━━ Rows
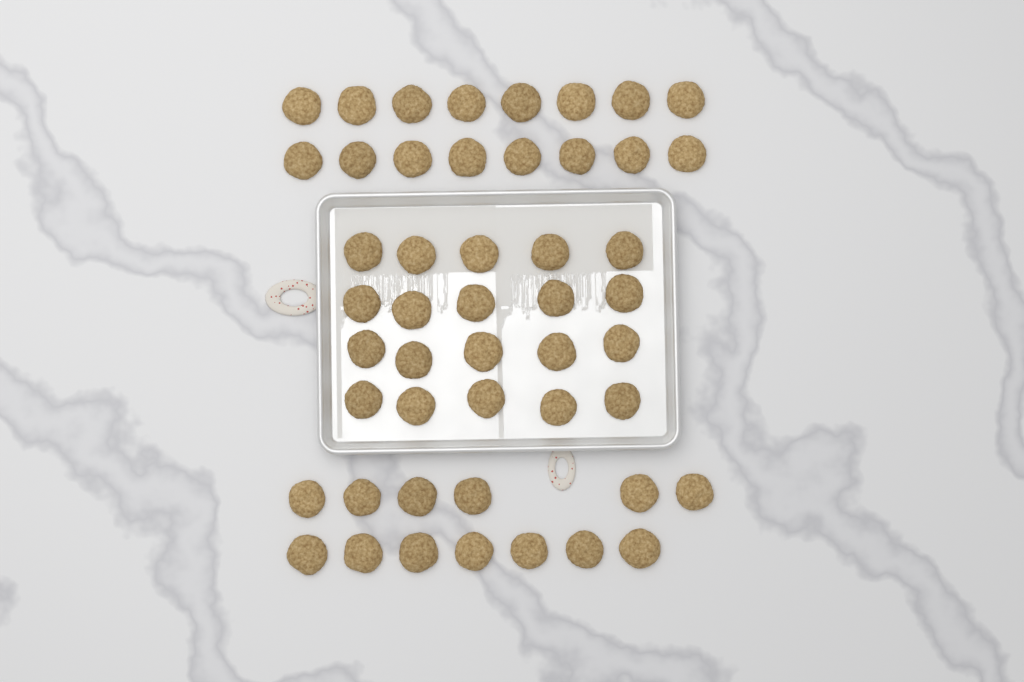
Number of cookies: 49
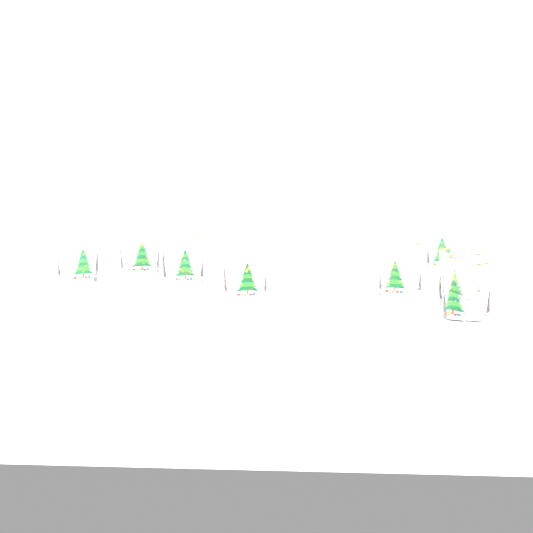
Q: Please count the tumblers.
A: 8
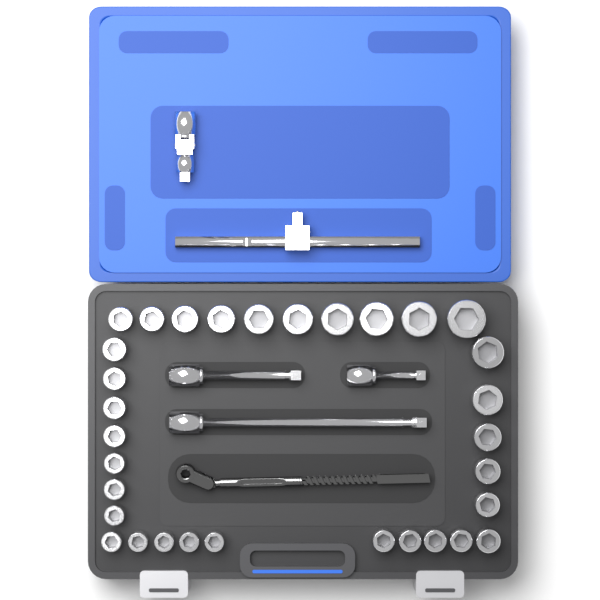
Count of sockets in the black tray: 32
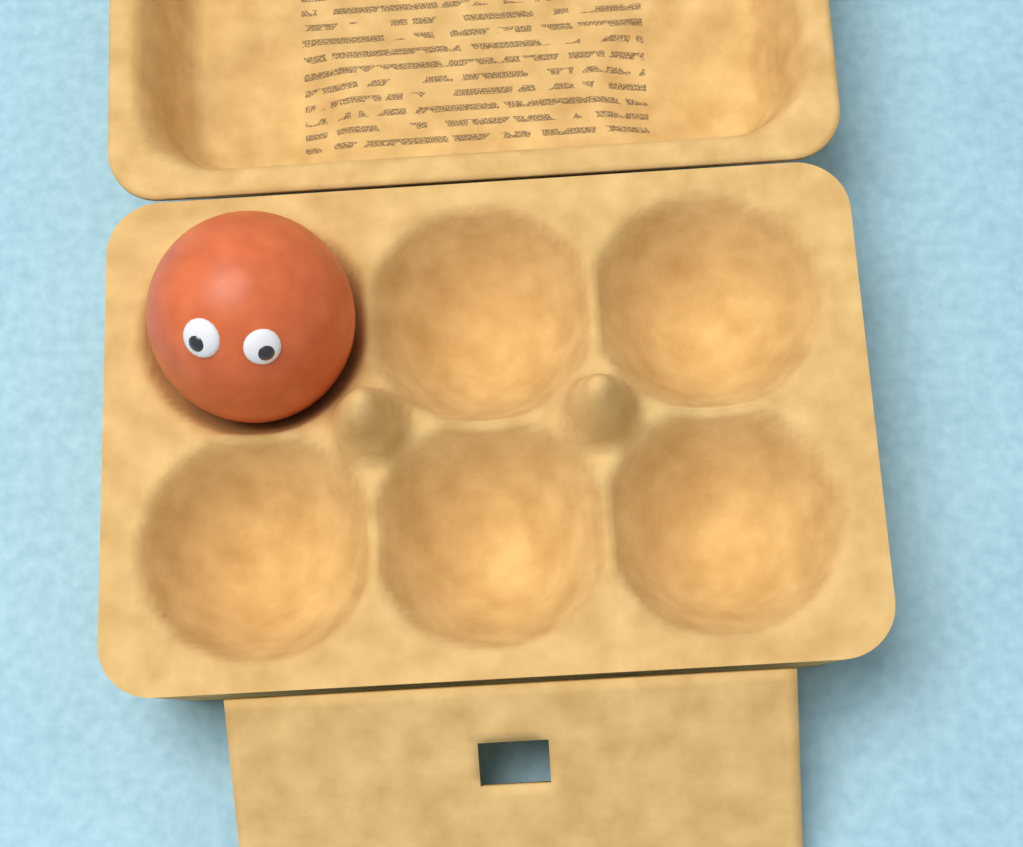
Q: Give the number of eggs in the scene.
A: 1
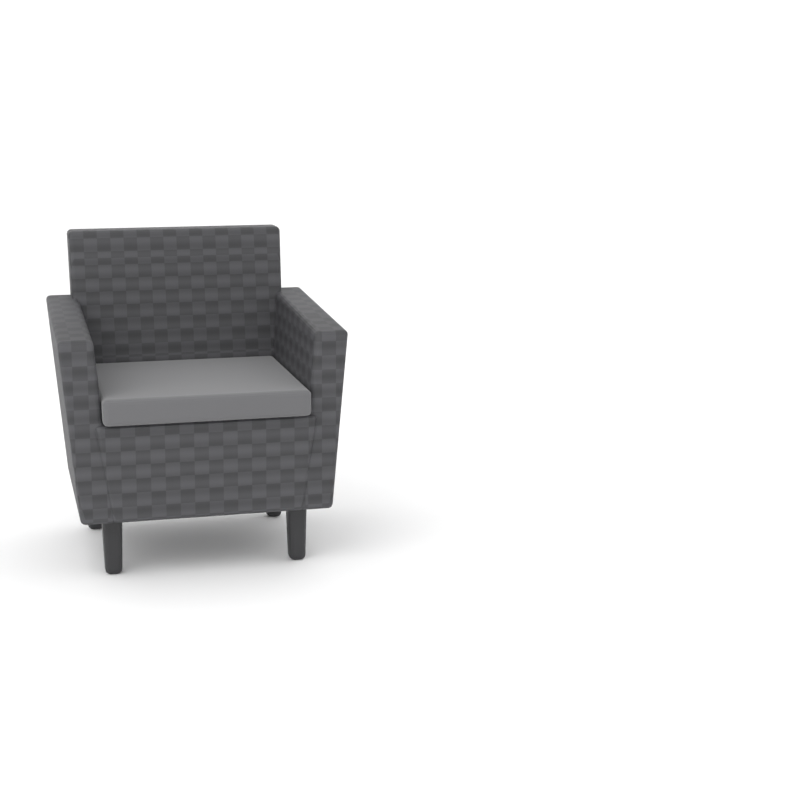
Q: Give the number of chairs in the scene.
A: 1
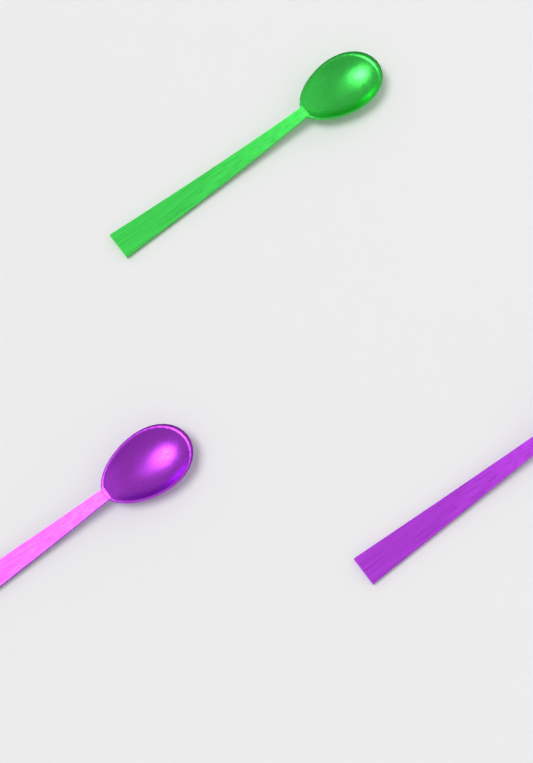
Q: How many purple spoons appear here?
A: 2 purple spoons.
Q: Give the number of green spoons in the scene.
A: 1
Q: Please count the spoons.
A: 3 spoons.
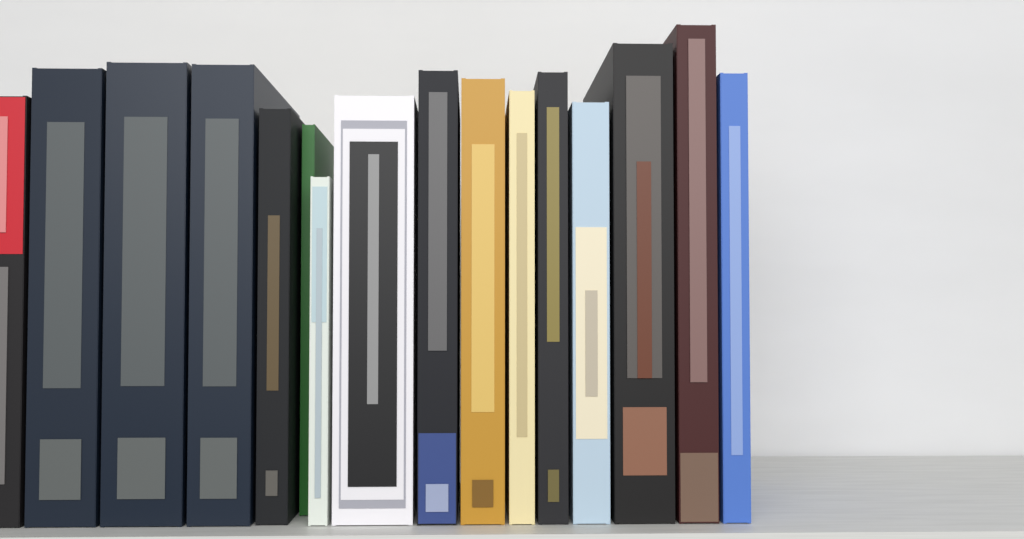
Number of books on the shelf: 16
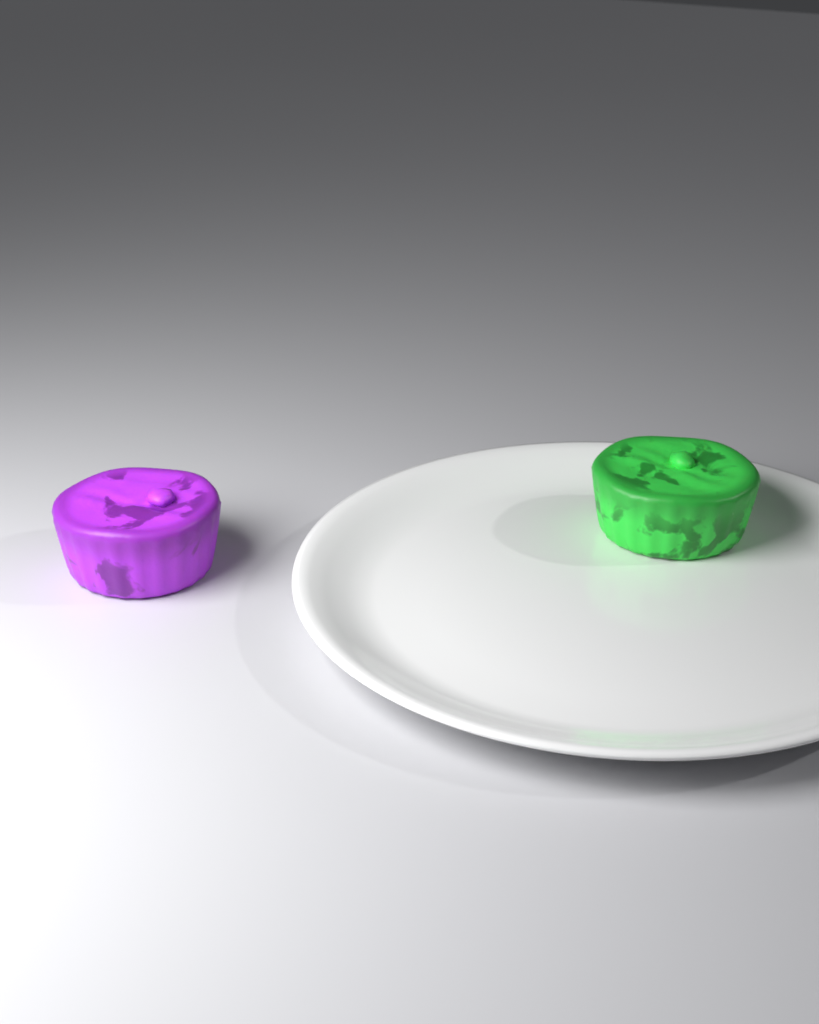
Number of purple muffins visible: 1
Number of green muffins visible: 1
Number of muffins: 2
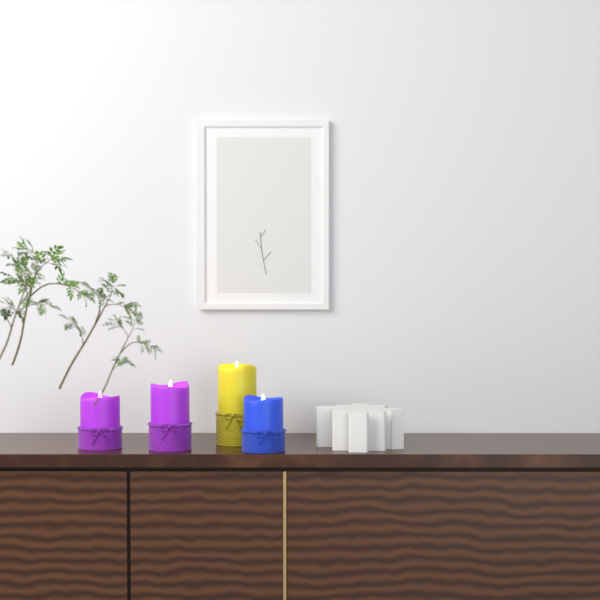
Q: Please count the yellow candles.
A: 1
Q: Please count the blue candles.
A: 1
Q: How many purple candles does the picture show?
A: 2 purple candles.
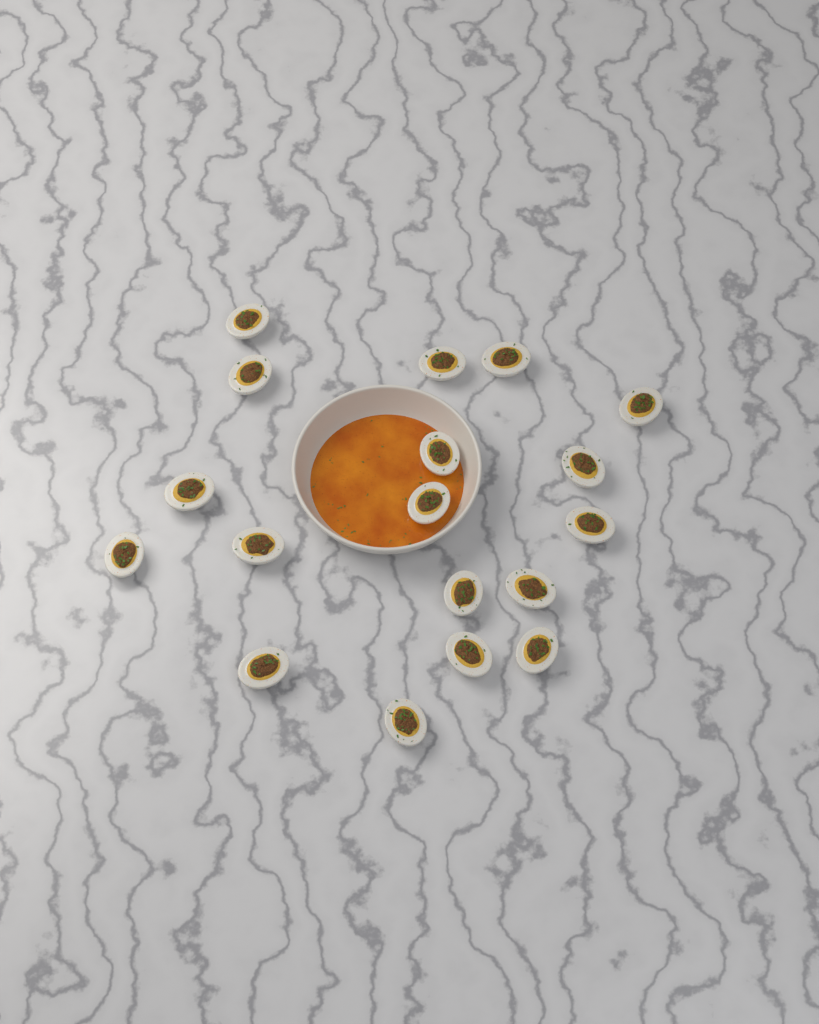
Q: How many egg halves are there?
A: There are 18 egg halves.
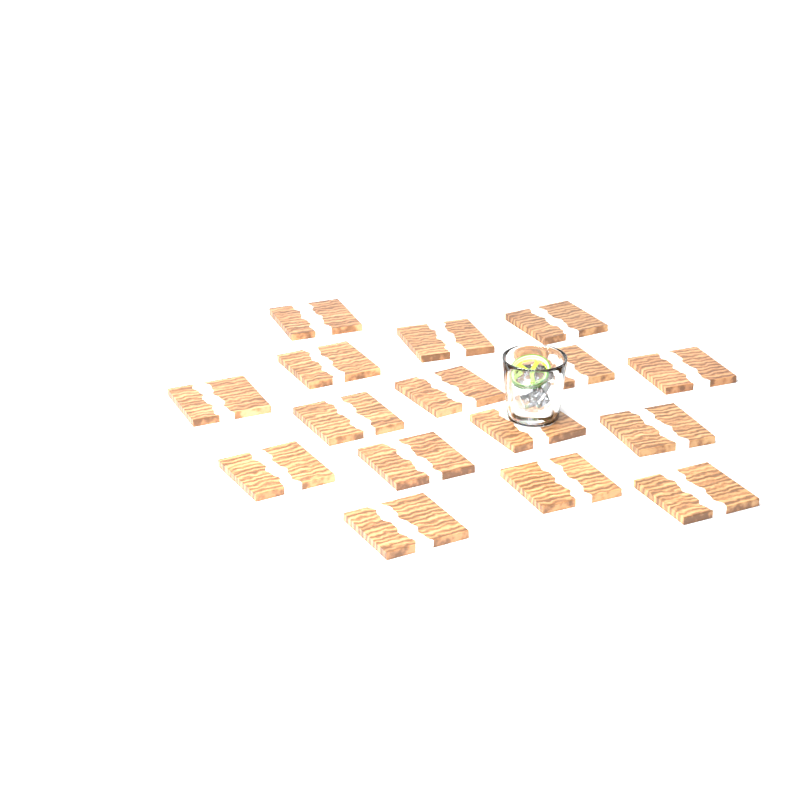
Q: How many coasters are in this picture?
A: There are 16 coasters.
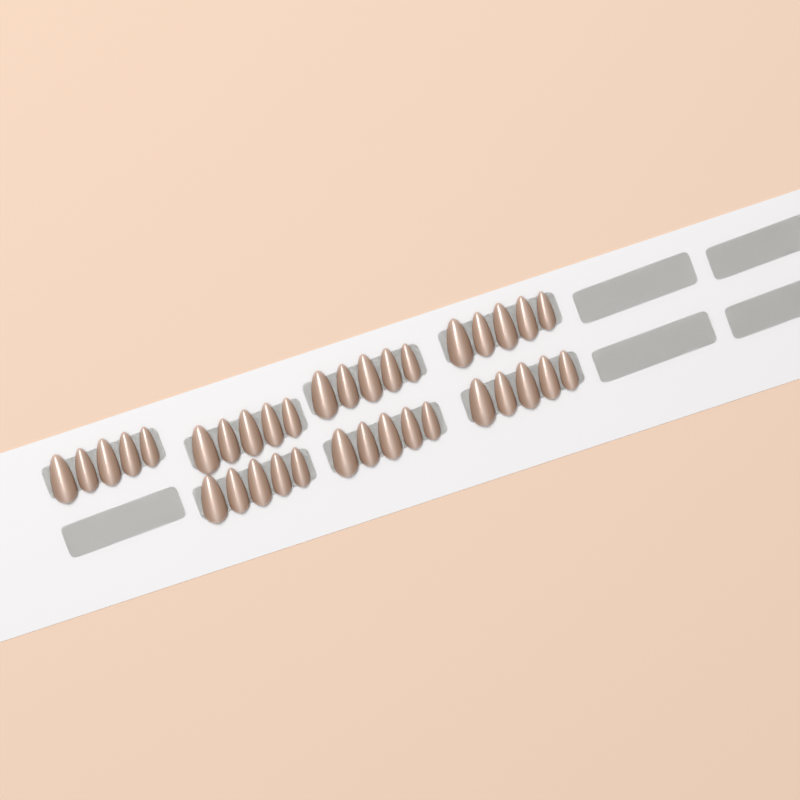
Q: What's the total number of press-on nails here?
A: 35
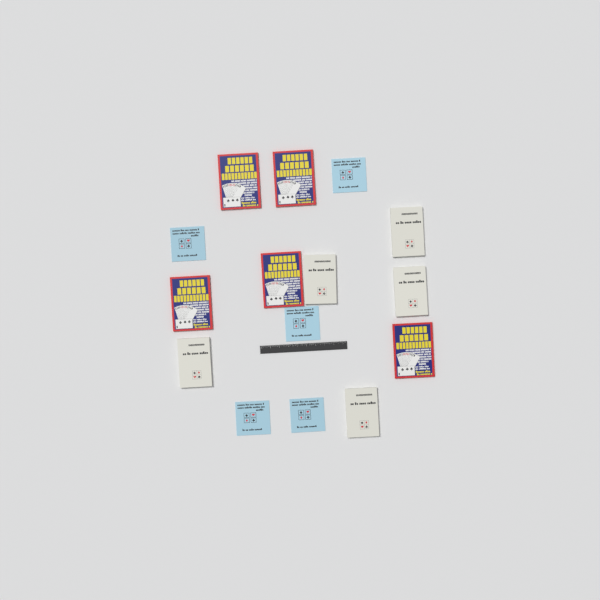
━━━━
* Given exercise *
Please copy the listing above word for word, starting at the line that contains "Q: Please count the blue candles." and continuing through the end of the listing. Leave out the picture lines.

* Written solution *
Q: Please count the blue candles.
A: 1
Q: How many purple candles does the picture show?
A: 2 purple candles.
Q: How many egg halves are there?
A: There are 18 egg halves.
Q: How many coasters are in this picture?
A: There are 16 coasters.
Q: What's the total number of press-on nails here?
A: 35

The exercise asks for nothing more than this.